I recently came across a budder/ wax like concentrate that was bright red like shale/cherry oil, but the consistency of hash oil. The guy explained that it was due to a natural occurring terpene/chemical only found in certain strains, but I have heard that dabs can change Color to a red due to the chlorophyll levels can anyone elaborate? I'd like to know how it was made.


----------



## 213 (Oct 14, 2015)

Sorry for the awful picture but it's the stuff on the bottom left.


----------



## caveman117 (Oct 14, 2015)

to me everything in there looks normal except that bright green stuff.


----------



## 213 (Oct 14, 2015)

There's like 16 different concentrates in there lol the bright green in the pic is either the hash or lemon cookies wax(it's not that Color in real life more of a yellow). This red stuff is pretty fire I'm just curious to how it was made and why it's so red.


----------



## 6ohMax (Oct 15, 2015)

Why do people mix their shit


----------



## 213 (Oct 15, 2015)

It was just a sampler for a road trip


----------



## undercoverfbi (Oct 20, 2015)

Anyone else in CO taking dabs right now?

Im fucking blitzed

I did .5 of a G dab, two deep ass inhales back to back

Green Crack Wax


----------



## GreenStick85 (Oct 24, 2015)

Well that's a nice little grab wheel.
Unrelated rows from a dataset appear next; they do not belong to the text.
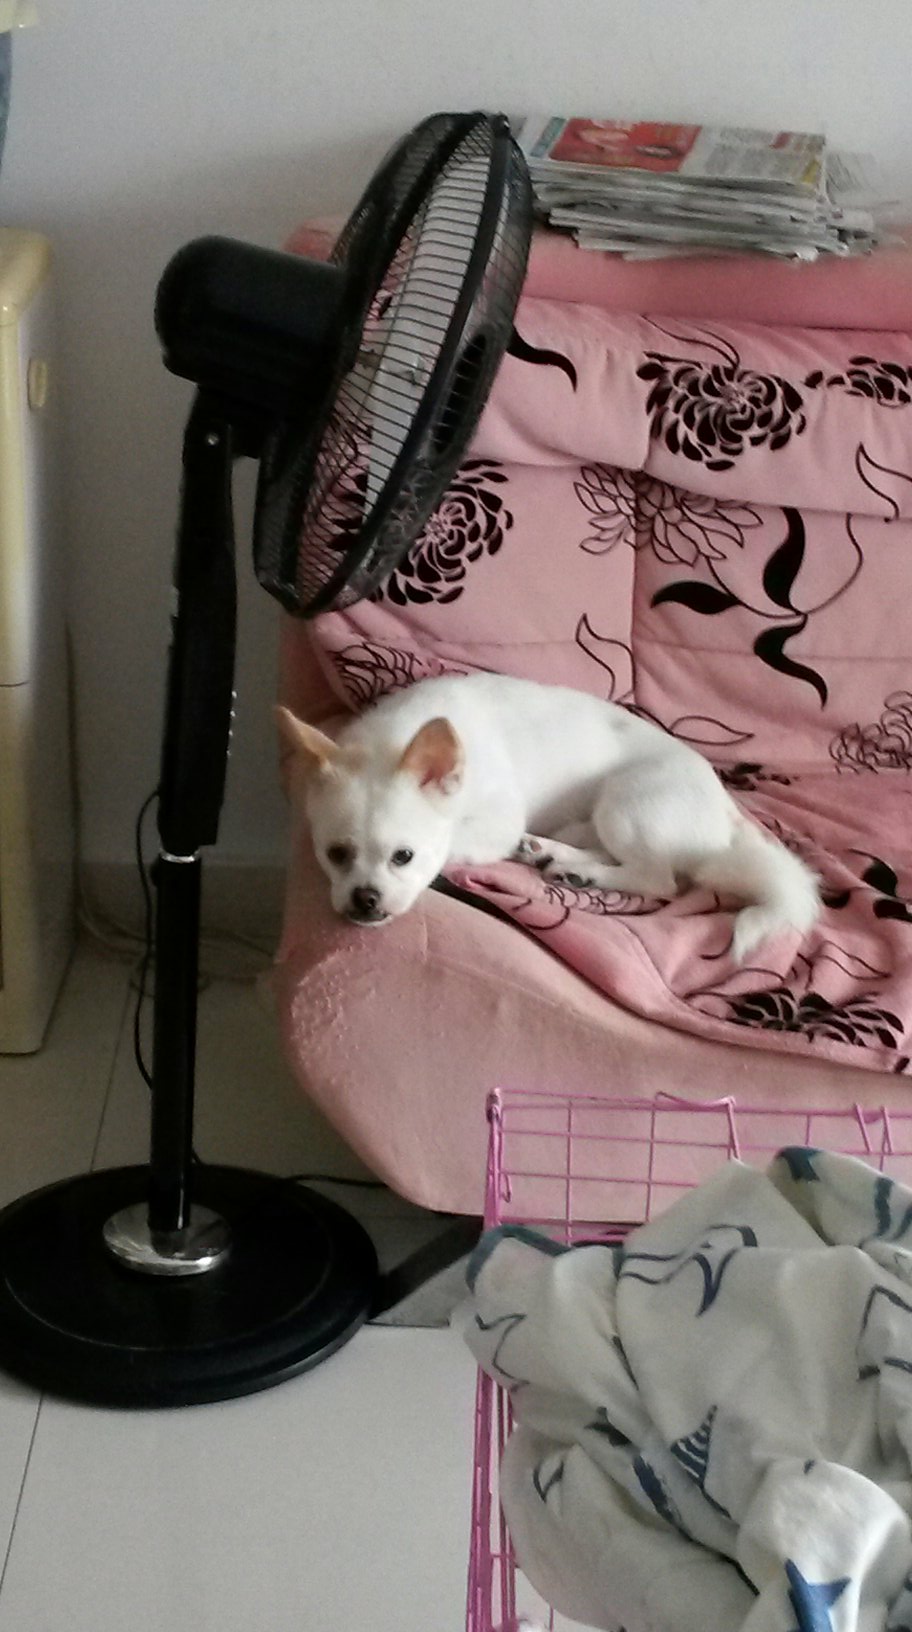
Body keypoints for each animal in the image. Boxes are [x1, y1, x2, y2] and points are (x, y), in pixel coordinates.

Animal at [277, 673, 820, 961]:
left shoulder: (495, 823)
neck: (394, 739)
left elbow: (456, 845)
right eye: (336, 855)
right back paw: (556, 855)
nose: (364, 900)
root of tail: (726, 817)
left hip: (626, 802)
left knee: (659, 879)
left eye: (403, 857)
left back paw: (584, 871)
Not knowing what you really smoke is interesting unless you knew what was what. The honesty here is the clearest doesn't mean the best...seen clear and doesn't smell like anything. Yet dark as night and you can smell every single smell that would have been on a bud. It's all relative.
Now that red deal is cool but they all range from that clear to dark clear to opaque to almost a pure white. I ain't talking pcp or that other powder.
NO.
It depends on the strain. Heard of people nowadays you can get a flavoring with the oil, I'm guessing it's the propyl glycol or the vegetable glycerine.


----------